Since the fear of vindictiveness may unconstitutionally deter a defendant's exercise of the right to appeal or collaterally attack his first conviction, due process requires that a defendant be freed of apprehension of such a retaliatory motivation on the part of the sentencing judge. A person convicted of an offense is entitled to pursue his statutory right to a trial de novo absent a fear of retaliation.
Defendant Perry was in prison when he got into a fight with another inmate. Perry was charged with the misdemeanor of assault with a deadly weapon. He was convicted in the district court. Under North Carolina law, a defendant convicted in the district court has a right to a trial de novo in the superior court. Perry therefore filed notice of appeal to the superior court. However, the prosecutor then obtained an indictment charging Perry with felony assault with a deadly weapon with intent to kill or cause serious injury. Perry entered a plea of guilty. Perry argued that his felony indictment was a penalty for exercising his right to a trial de novo and violated the Due Process Clause of the Fourteenth Amendment.
Because of his guilty plea to the felony charge in the Superior Court, was defendant Perry precluded from raising his constitutional claims in this federal habeas corpus proceeding?

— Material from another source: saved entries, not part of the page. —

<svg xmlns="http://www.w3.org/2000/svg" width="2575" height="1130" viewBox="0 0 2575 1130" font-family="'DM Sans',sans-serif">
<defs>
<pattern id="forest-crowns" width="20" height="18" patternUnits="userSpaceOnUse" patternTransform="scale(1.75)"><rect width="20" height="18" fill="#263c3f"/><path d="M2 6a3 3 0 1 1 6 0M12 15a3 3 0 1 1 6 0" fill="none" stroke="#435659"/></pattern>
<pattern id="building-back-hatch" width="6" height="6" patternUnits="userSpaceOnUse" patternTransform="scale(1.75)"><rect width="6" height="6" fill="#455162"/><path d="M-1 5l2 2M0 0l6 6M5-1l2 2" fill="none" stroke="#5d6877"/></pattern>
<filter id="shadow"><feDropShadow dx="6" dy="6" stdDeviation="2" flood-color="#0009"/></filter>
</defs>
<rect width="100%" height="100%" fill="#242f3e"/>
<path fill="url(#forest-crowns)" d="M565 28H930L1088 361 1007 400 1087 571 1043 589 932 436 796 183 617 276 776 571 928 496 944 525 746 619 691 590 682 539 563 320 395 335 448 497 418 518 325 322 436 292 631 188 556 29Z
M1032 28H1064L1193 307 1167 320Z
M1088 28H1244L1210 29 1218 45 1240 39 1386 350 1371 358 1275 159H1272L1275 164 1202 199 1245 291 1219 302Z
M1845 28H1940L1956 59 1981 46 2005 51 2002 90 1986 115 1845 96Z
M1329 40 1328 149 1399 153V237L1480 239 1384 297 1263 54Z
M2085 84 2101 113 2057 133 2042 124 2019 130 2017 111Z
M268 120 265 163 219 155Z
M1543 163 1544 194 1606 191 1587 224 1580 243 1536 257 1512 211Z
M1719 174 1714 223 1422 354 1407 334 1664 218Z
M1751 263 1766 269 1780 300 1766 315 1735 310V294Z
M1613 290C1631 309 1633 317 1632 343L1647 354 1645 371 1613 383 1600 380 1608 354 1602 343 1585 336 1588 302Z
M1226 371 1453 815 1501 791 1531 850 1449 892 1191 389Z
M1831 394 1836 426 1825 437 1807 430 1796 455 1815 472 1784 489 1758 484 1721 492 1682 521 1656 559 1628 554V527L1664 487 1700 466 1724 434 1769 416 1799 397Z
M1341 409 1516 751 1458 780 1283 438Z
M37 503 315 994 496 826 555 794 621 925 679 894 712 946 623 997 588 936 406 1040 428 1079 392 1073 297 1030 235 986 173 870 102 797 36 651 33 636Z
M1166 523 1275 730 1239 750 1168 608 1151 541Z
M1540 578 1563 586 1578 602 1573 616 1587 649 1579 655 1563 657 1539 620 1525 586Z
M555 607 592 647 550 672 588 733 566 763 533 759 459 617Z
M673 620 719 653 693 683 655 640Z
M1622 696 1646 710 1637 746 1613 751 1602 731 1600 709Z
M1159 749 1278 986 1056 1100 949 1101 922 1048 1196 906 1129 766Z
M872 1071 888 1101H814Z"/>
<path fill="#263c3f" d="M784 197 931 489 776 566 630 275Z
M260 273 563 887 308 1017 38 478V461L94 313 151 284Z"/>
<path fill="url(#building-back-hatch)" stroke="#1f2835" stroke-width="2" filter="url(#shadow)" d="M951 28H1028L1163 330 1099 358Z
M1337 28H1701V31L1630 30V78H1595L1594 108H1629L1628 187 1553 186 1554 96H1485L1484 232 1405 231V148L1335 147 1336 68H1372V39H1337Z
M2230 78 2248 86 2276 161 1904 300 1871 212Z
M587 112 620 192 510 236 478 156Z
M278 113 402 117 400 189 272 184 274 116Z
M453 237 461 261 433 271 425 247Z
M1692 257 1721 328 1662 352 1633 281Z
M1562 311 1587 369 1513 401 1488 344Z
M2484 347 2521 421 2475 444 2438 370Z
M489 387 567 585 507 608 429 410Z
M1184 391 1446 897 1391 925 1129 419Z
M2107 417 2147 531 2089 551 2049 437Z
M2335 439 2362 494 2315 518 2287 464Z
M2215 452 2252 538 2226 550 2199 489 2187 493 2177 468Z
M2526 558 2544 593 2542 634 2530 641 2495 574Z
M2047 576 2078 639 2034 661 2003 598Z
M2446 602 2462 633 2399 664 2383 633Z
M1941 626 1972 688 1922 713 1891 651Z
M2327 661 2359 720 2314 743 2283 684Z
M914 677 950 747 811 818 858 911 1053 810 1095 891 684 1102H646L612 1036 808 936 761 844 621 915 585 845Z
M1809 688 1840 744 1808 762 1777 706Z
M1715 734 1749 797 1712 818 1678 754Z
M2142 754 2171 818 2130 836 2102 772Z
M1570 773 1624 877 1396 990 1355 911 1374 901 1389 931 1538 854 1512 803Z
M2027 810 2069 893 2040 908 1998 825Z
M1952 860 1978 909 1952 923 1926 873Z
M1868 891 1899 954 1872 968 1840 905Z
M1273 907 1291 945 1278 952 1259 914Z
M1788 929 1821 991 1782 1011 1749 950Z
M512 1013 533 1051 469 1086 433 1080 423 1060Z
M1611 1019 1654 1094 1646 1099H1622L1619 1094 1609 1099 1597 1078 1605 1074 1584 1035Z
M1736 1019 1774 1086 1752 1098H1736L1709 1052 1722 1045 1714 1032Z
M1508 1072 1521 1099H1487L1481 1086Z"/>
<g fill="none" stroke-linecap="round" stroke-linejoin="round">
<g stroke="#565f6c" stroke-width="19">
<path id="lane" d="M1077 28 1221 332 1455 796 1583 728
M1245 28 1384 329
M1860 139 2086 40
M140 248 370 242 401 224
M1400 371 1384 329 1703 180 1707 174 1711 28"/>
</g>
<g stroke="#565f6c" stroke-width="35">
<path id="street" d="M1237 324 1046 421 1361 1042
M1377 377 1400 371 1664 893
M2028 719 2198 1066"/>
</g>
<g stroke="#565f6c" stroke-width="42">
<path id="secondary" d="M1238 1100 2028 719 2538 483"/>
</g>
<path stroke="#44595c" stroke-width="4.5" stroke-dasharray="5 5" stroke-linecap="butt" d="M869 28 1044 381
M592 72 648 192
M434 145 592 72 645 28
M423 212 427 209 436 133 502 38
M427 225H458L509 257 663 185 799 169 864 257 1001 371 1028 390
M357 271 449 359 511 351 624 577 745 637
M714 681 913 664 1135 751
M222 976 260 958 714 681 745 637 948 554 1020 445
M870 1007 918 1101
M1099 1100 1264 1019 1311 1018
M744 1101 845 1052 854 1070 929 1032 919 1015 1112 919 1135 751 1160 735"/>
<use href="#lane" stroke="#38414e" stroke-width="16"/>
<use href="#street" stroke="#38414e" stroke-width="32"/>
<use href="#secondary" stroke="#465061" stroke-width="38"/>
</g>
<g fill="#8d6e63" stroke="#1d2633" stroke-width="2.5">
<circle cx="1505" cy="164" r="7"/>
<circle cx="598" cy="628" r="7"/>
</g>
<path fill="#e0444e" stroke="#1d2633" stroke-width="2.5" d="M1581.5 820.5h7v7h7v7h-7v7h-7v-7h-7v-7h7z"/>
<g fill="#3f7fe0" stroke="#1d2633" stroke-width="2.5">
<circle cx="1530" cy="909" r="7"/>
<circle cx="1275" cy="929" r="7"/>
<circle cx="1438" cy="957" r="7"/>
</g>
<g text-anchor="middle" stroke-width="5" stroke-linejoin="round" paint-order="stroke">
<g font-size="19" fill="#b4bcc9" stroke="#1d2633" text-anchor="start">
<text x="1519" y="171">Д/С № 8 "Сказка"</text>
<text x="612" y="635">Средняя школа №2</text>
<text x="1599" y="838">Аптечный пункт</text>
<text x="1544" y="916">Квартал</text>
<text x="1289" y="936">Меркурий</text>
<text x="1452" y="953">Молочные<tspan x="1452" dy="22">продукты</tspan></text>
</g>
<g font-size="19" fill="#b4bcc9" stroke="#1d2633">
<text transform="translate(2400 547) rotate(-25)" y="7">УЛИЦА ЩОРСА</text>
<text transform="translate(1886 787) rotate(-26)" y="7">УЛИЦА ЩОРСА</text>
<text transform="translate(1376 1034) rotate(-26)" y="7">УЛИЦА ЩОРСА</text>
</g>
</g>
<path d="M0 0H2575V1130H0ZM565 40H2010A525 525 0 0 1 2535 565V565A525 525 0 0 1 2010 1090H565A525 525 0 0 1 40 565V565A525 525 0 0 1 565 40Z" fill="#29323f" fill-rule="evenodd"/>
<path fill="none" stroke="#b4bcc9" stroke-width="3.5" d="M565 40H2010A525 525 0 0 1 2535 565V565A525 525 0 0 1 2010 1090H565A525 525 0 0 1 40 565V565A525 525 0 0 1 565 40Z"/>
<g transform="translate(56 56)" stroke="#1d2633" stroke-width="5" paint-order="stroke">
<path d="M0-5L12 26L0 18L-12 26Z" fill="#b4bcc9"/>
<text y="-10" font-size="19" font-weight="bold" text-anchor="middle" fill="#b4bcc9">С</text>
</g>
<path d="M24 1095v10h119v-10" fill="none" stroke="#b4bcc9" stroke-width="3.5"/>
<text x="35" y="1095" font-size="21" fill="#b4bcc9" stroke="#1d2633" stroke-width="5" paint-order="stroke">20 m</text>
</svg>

The Court affirmed the issuance of a writ of habeas corpus, because petitioner's charging a greater offense for the same conduct in respondent individual's de novo retrial of lower court conviction had the potential for vindictive abuse, and could unconstitutionally deter defendants from pursuing their appeal rights, and review by writ of habeas corpus of such a violation of due process was not precluded by respondent's guilty plea.